- _YOUR GOAL_
List every line from the entries below that contains the string "chamfer", treating uppercase and lowercase as different.
start GIVEN ENTRIES
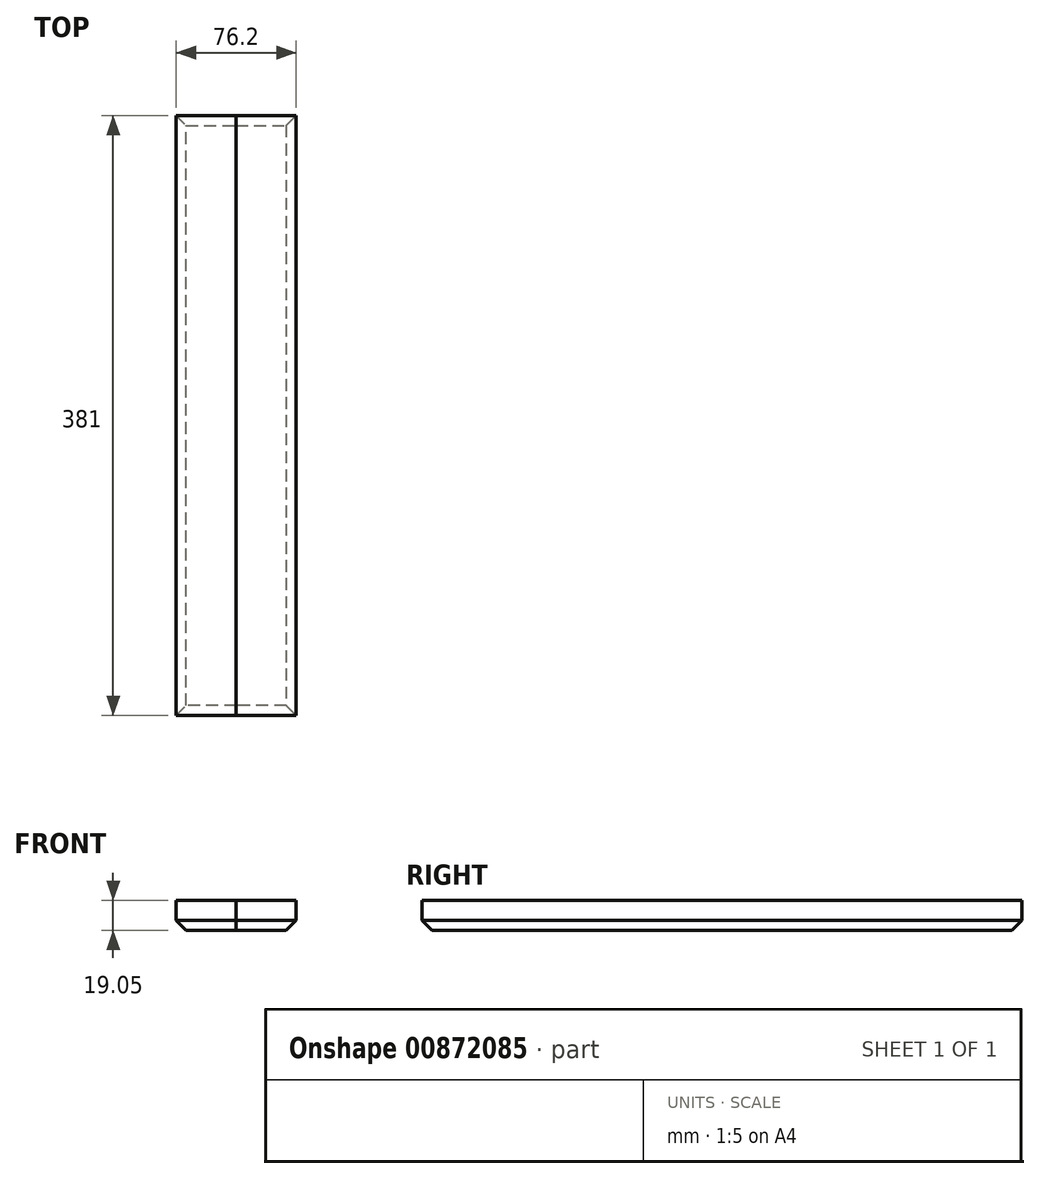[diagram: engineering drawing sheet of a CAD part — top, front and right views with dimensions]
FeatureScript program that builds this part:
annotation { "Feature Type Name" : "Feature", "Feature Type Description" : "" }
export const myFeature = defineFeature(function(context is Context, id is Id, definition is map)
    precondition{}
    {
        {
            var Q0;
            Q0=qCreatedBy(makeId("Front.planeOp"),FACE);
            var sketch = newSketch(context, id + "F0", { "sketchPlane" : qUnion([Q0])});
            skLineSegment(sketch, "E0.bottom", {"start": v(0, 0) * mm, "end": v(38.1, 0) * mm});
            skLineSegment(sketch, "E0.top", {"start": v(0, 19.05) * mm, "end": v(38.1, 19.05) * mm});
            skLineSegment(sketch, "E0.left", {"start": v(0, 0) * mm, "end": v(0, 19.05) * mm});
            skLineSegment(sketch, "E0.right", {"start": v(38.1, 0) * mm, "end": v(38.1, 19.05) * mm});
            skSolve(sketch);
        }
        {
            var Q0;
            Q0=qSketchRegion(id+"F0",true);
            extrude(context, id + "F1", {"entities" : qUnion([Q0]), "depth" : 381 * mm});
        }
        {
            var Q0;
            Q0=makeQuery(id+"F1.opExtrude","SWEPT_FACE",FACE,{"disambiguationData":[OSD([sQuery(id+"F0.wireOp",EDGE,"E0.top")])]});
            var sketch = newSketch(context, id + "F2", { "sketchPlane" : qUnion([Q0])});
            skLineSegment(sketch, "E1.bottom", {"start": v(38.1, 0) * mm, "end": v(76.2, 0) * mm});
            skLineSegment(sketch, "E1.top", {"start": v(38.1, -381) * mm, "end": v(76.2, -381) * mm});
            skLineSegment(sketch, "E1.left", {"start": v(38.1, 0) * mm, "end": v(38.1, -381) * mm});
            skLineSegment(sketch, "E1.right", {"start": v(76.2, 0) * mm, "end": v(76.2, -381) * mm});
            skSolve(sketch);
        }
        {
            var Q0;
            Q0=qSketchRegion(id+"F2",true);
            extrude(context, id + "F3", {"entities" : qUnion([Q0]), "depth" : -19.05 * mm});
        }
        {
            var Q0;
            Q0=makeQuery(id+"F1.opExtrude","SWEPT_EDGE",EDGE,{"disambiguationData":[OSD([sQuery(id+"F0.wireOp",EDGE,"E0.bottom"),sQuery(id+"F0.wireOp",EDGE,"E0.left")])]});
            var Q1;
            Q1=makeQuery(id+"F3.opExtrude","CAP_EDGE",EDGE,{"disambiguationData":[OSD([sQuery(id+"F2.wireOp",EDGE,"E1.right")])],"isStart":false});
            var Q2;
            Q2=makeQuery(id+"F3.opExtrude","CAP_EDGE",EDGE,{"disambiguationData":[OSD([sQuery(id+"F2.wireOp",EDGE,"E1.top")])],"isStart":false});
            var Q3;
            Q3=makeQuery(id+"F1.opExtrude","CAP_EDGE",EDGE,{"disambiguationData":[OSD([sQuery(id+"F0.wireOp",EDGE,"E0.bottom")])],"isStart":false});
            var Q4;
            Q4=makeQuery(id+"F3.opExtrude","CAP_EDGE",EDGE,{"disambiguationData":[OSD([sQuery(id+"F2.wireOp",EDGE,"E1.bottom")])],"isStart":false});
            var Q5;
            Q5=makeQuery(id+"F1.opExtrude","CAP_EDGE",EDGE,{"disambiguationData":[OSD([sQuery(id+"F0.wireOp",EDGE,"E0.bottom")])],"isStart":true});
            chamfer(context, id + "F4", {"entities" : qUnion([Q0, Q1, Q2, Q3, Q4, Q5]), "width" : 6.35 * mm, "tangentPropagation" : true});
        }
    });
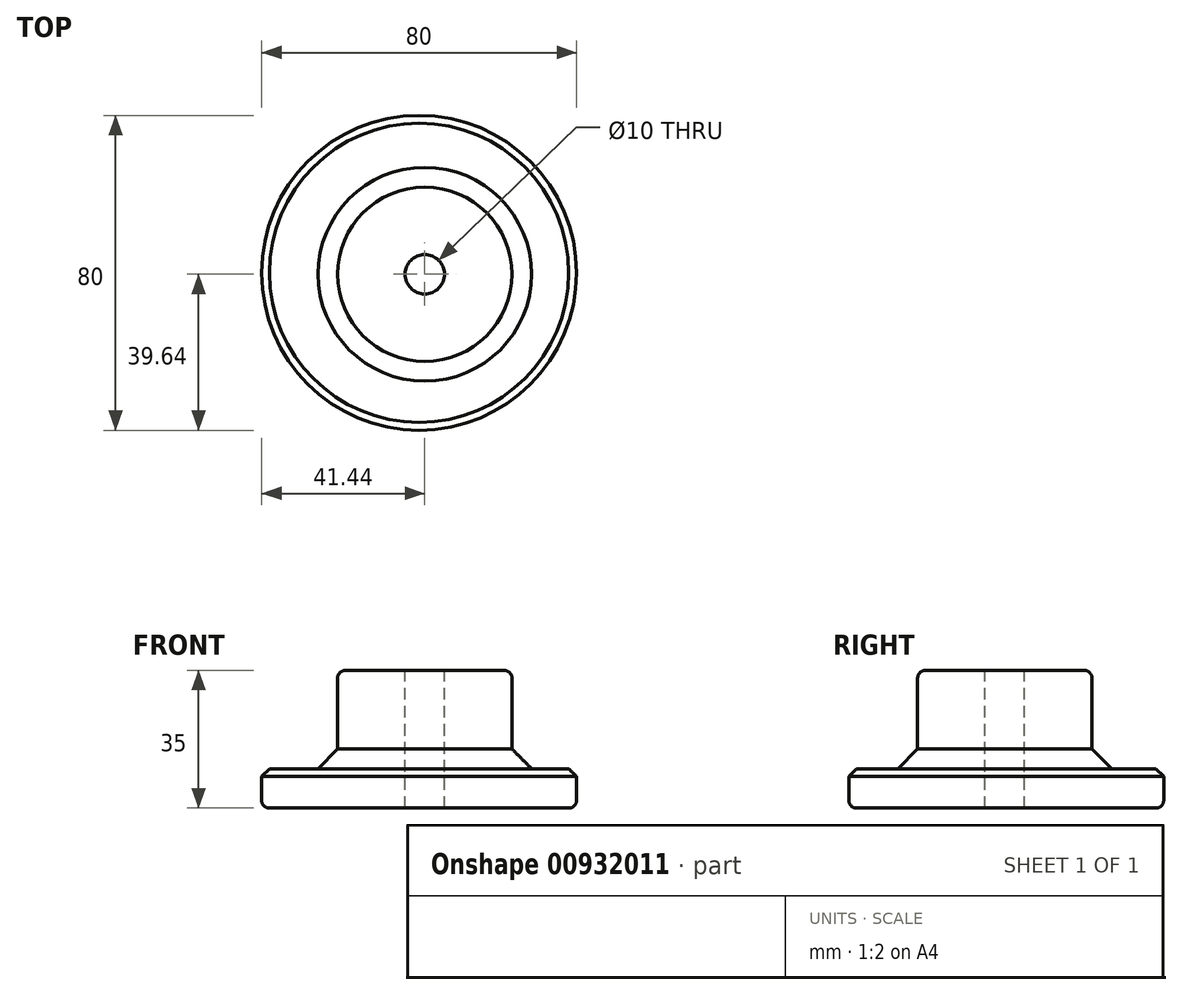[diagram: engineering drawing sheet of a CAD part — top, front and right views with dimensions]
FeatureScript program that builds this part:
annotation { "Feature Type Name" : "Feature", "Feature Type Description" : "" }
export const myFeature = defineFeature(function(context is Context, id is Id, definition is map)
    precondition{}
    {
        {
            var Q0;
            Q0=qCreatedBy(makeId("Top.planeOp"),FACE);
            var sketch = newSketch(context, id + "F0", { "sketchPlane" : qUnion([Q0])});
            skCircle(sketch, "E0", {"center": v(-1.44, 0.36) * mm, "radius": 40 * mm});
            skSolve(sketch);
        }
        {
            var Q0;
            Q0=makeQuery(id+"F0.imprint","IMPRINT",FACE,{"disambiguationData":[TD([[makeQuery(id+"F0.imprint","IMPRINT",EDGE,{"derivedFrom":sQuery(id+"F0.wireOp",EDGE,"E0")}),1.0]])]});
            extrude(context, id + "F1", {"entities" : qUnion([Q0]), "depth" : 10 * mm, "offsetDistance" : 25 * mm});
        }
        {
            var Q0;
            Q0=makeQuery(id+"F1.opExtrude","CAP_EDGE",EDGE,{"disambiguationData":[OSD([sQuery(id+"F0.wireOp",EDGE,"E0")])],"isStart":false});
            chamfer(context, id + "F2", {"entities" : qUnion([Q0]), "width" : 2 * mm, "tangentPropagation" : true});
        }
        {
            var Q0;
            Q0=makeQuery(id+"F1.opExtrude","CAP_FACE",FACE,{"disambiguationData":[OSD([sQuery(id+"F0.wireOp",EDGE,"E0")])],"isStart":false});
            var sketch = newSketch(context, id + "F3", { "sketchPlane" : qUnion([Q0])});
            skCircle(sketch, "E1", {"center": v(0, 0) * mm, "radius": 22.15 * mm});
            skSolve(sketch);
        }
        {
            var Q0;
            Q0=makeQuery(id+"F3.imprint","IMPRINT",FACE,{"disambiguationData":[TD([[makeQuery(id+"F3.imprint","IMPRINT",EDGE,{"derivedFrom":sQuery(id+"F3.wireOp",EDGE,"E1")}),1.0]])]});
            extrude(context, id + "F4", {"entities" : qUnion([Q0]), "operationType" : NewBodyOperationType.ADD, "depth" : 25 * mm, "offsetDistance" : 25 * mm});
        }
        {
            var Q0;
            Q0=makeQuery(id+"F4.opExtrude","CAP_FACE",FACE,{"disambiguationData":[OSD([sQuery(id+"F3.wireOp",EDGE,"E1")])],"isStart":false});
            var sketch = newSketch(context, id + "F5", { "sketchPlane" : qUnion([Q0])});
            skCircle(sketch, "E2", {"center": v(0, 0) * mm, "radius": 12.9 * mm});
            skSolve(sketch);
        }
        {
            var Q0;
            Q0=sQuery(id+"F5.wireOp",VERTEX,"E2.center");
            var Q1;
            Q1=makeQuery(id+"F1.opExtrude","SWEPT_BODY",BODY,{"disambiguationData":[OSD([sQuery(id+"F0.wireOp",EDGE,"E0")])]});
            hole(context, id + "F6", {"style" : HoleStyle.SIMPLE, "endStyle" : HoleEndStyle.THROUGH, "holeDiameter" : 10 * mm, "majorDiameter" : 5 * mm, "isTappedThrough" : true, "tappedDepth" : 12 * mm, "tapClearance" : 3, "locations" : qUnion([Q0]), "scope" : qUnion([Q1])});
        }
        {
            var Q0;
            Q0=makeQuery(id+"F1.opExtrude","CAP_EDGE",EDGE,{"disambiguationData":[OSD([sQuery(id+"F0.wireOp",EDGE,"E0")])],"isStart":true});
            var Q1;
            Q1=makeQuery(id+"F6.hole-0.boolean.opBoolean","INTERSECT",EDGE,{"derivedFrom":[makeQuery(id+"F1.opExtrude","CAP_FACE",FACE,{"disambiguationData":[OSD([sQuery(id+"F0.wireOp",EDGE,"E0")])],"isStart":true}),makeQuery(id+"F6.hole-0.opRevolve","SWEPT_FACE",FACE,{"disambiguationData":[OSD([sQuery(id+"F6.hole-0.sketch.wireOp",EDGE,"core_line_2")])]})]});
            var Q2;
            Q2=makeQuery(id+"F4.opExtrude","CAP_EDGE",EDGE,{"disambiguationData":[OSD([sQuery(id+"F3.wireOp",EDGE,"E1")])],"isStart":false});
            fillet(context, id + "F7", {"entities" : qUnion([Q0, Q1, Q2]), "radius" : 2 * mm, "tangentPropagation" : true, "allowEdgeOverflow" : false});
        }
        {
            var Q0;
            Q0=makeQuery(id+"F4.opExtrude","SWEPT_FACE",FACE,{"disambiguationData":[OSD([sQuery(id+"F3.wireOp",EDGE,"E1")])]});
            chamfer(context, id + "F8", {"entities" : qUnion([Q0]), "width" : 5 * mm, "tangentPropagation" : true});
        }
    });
end GIVEN ENTRIES
- _SOLUTION FOR THIS EXERCISE_
            chamfer(context, id + "F4", {"entities" : qUnion([Q0, Q1, Q2, Q3, Q4, Q5]), "width" : 6.35 * mm, "tangentPropagation" : true});
            chamfer(context, id + "F2", {"entities" : qUnion([Q0]), "width" : 2 * mm, "tangentPropagation" : true});
            chamfer(context, id + "F8", {"entities" : qUnion([Q0]), "width" : 5 * mm, "tangentPropagation" : true});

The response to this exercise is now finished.